The surgery to separate Maria and Teresa was huge from a couple of standpoints:

  • It was only a few years ago that this type of surgery was considered so risky that many doctors and parents opposed it.  A huge team of doctors and specialists was required to pull it off.  They used some amazing technology to perform the surgery.  It was a first for VCU.

 

We were proud to have played a part in this story, but we see this sort of thing all the time.

One of our recent guests was with us while waiting for a heart transplant.  That in itself is pretty cool.  The heart is a pretty important and complicated organ and it’s amazing to us that they can take yours out and plug a new one in.  But it gets crazier.

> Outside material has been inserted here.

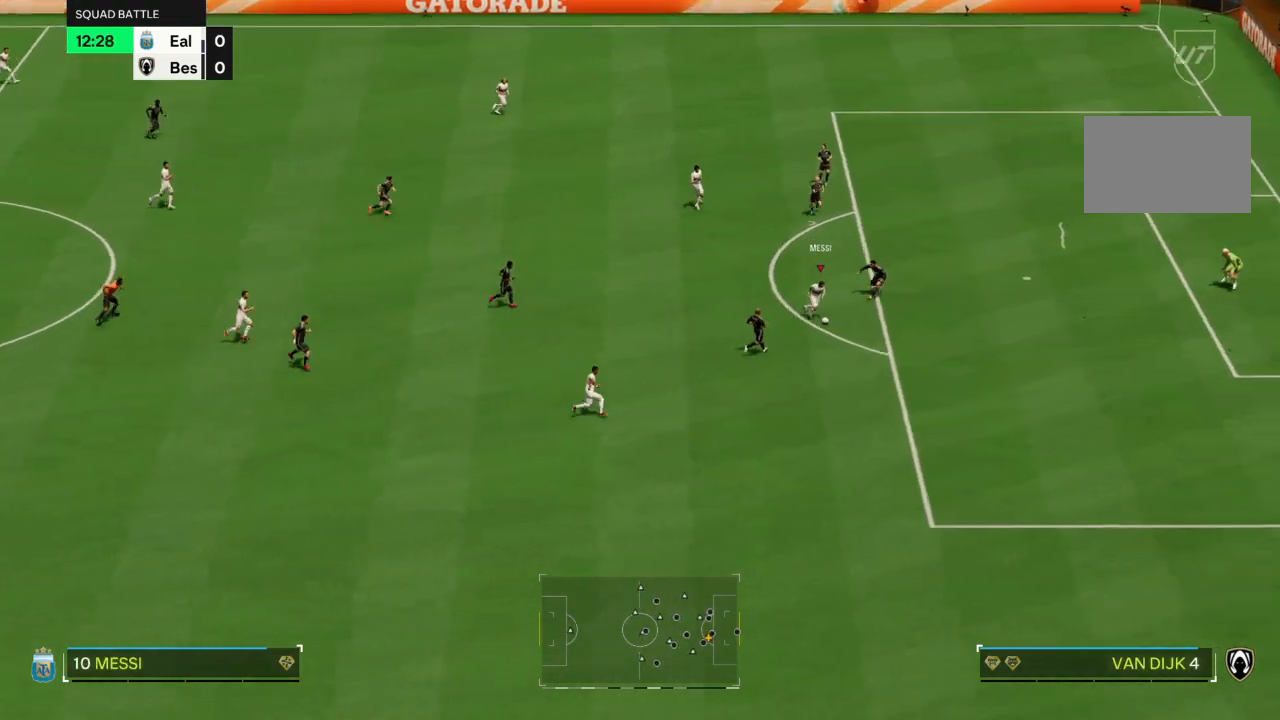
{"buttons": [], "left_stick": "right", "right_stick": "center", "events": [[100, "left_stick", "up-right"], [133, "R1", "down"], [133, "right_stick", "up-right"], [200, "R1", "up"], [200, "right_stick", "up"], [267, "R1", "down"], [300, "left_stick", "right"], [334, "R1", "up"], [334, "right_stick", "center"]]}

At some point a diseased or weakened heart is going to want to throw in the towel.  When that happens they hook you up to a “bypass” machine that pumps for you.  The nickname around some parts for the machine is “Big Blue” because it’s huge and it weighs a ton.  You could move around with it, but only as far as you could push it.  It was like taking a stroll with a Volkswagen chained to your chest.

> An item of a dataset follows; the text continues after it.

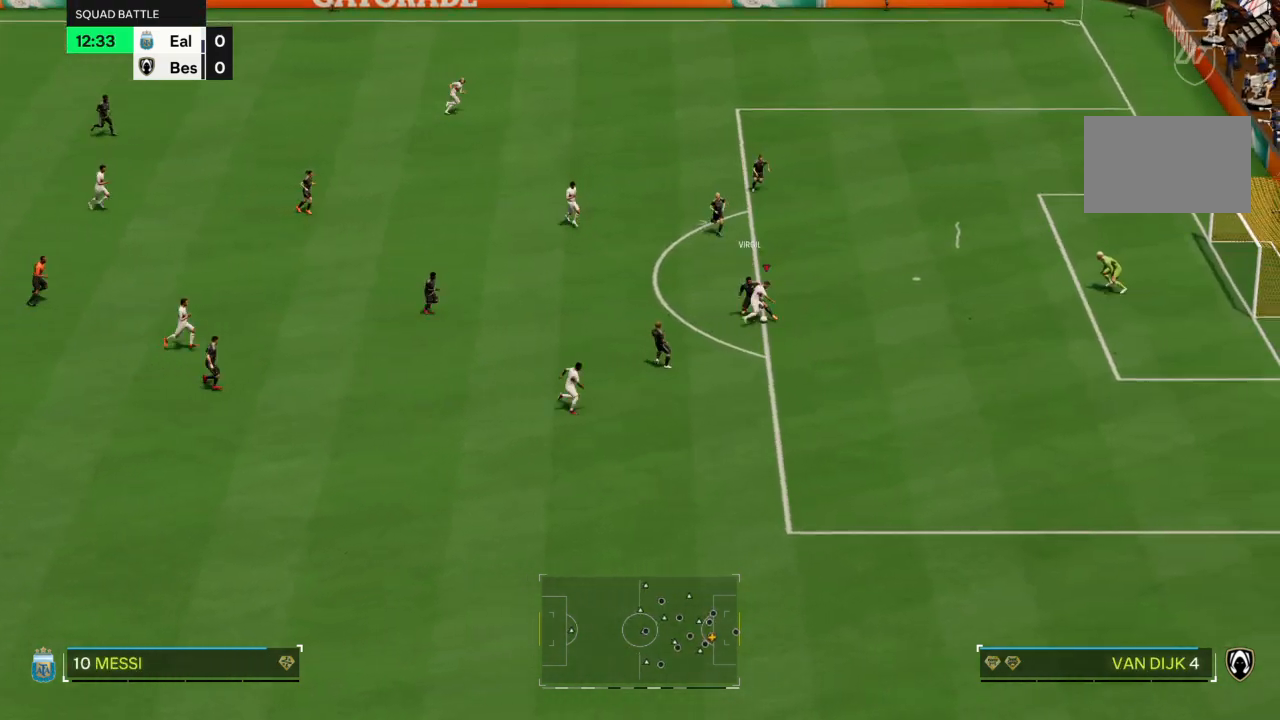
{"buttons": [], "left_stick": "down-right", "right_stick": "center", "events": [[301, "left_stick", "down-right"]]}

Artificial hearts have been around for a while, but they’re still a bridge to a transplant.  A new technology is rising, though, that will let folks get rid of Big Blue and get some quality of life while awaiting a transplant.

This guest had something called a Freedom Driver.  It was still cabled and tubed to her chest, but she could carry it.  In a backpack.  She was at the House for a while waiting for a donor heart, but one day she got bored and went to visit some friends.  In Waynesboro.  That’s about a hundred miles west of here.

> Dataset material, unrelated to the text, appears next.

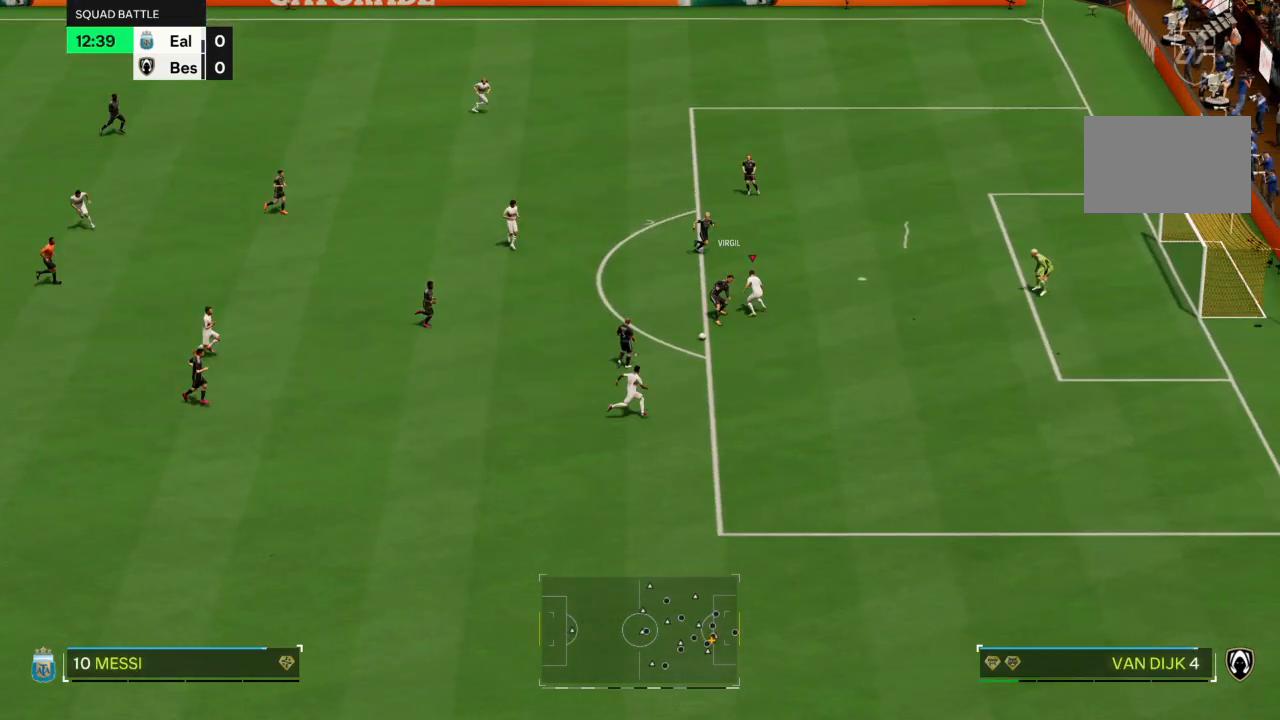
{"buttons": [], "left_stick": "up-left", "right_stick": "center", "events": [[33, "left_stick", "down-left"], [67, "L2", "down"], [100, "R2", "down"], [133, "left_stick", "left"], [400, "L2", "up"], [434, "R2", "up"], [434, "left_stick", "up-left"]]}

Oh, and she went fly-fishing.

(Can’t help but share this tidbit:  Do you know who has the first patent for a mechanical artificial heart?  Paul Winchell.  You probably don’t know his name but you probably know his voice.  He was better known as a ventriloquist and was the voice of Tigger in the original Winnie the Pooh movies.  Who knew?)

Some of our guests aren’t amazing because of a groundbreaking procedure or because of an innovative technology.  Some are just amazing because of who they are and what they’ve been through.

Just last week, we said goodbye to a lovely little girl and her mother.  Doctors at VCU had worked to reconstruct the little girl’s leg.  Every week or so we’d see them in the kitchen or playing games and notice a different colored cast.  “New cast!  Maybe this will be the last one?”

After 7 months, we saw the last cast and helped them to pack up.  They were going to be home for Christmas.  And they were going much farther than Waynesboro.  Their home was in Belize.  That’s in Central America.

We hope that by Christmas Day she’ll be bounding like Tigger.  Perhaps she’ll be able to come back and visit?  Until then, Ta Ta For Now!